#### O que fazer:
1. Segundo o texto sobre o Master e o BRB, em que mês o acordo entre os dois bancos foi firmado?
2. Por favor, continue o texto sobre o Master e o BRB a partir da última frase apresentada.

#### Texto de estudo:
+--

Até quinta 4, ainda não havia sido divulgado o parecer com as justificativas do BC para a decisão. Em uma nota, o Master informou que “aguarda ter acesso à íntegra do documento para avaliar seus fundamentos e examinar as alternativas cabíveis”. Enquanto isso, as especulações correm. A hipótese mais imediata é a de um recurso, mas o BRB dá sinais de não ter apetite para seguir adiante. O banco da capital federal declarou que, diante do resultado, “o contrato será rescindido”. Firmado em março, o acordo já havia surpreendido o mercado financeiro e dividido opiniões, atraindo tanto defensores quanto críticos ferrenhos.
No centro da polêmica está a fórmula que impulsionou o crescimento vertiginoso do Master nos últimos anos. Diferentemente dos grandes bancos, que contam com múltiplas fontes de financiamento, as instituições pequenas e médias dependem fortemente dos recursos de seus clientes. Para isso, recorrem à venda de Certificados de Depósito Bancário (CDBs). O dinheiro captado financia linhas de crédito e a compra de títulos que servem de lastro para os próprios CDBs, como os Certificados de Recebíveis Imobiliários. Quando o investidor pede o resgate, parte desses papéis é vendida para gerar liquidez. O Master, no entanto, adotou uma estratégia mais agressiva. Para atrair depósitos em volume superior ao dos concorrentes, passou a oferecer CDBs com remuneração muito acima da média do mercado. E, para dissipar desconfianças, propagandeia que os papéis contam com a proteção do Fundo Garantidor de Crédito, mecanismo criado para reembolsar clientes em casos de falência ou inadimplência da instituição emissora de um título.

+--

#### Itens fornecidos:

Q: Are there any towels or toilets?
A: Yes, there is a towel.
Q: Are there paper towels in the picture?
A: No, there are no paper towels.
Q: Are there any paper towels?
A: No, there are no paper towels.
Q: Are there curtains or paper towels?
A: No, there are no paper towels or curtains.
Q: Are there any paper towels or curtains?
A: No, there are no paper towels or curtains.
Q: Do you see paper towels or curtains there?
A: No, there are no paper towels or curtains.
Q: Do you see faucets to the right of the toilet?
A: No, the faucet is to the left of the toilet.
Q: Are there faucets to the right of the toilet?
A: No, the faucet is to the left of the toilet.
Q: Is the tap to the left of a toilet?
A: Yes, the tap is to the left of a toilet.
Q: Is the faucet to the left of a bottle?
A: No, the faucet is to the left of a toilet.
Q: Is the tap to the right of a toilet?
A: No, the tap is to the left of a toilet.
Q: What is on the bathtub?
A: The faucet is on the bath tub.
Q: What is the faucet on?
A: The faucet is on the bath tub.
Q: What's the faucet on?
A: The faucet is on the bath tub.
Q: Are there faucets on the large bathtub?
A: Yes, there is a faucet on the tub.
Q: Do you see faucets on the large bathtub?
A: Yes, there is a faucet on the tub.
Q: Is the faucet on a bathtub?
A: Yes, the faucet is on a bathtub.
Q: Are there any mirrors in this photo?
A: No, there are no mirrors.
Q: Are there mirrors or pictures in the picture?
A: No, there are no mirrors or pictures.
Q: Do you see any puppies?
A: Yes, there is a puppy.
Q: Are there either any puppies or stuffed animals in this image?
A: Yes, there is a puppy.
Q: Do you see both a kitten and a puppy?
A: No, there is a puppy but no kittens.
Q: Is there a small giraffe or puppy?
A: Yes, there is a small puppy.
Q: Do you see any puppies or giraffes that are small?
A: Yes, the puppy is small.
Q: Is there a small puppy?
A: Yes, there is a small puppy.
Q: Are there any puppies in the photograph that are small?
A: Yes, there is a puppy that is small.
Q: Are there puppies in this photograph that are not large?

+--

#### Respostas do exercício:
1. Em março.

2.
O modelo foi introduzido em 2018, quando Daniel Vorcaro assumiu o controle do Master. Sem trajetória prévia no setor bancário, ele vem de uma tradicional família de empreendedores imobiliários de Belo Horizonte e gosta de se apresentar como um “forasteiro” na Faria Lima, avenida de São Paulo que é o coração financeiro do país. Seu estilo extravagante logo chamou atenção. Em 2023, ganhou as redes sociais ao promover uma festa de debutante para a filha que custou 15 milhões de reais — com direito a transportar o bolo em seu jatinho particular de São Paulo para a capital mineira. O comportamento, classificado por colegas como de “bilionário ostentação”, incomoda parte do mercado. “Pedíamos para que fosse mais discreto, mas ele dava de ombros”, contou a VEJA um ex-sócio, sob anonimato.
Desde meados do ano passado, porém, o banqueiro passou a atrair atenção por um motivo menos glamouroso: a crescente desconfiança em relação ao destino dado ao dinheiro captado por meio dos CDBs. Uma fatia relevante dos recursos foi aplicada em precatórios, dívidas reconhecidas de União, estados e municípios que são pagas quando cabem no Orçamento. Na prática, isso expôs o Master ao risco de calote do poder público, nada desprezível diante da crise fiscal. Outra aposta de risco foi a aquisição de créditos tributários. Em tese, o mecanismo é simples: se um cliente solicita o resgate de um CDB, o banco vende parte dos papéis para devolver o dinheiro. Mas tanto precatórios quanto créditos tributários têm baixa liquidez, porque são ativos difíceis de negociar rapidamente. Assim, o modelo funciona apenas enquanto o volume de resgates permanece limitado. Na virada do ano, ficou evidente que o banco não tinha fôlego para conciliar a saída de recursos com a venda dos ativos e precisaria de uma injeção de capital.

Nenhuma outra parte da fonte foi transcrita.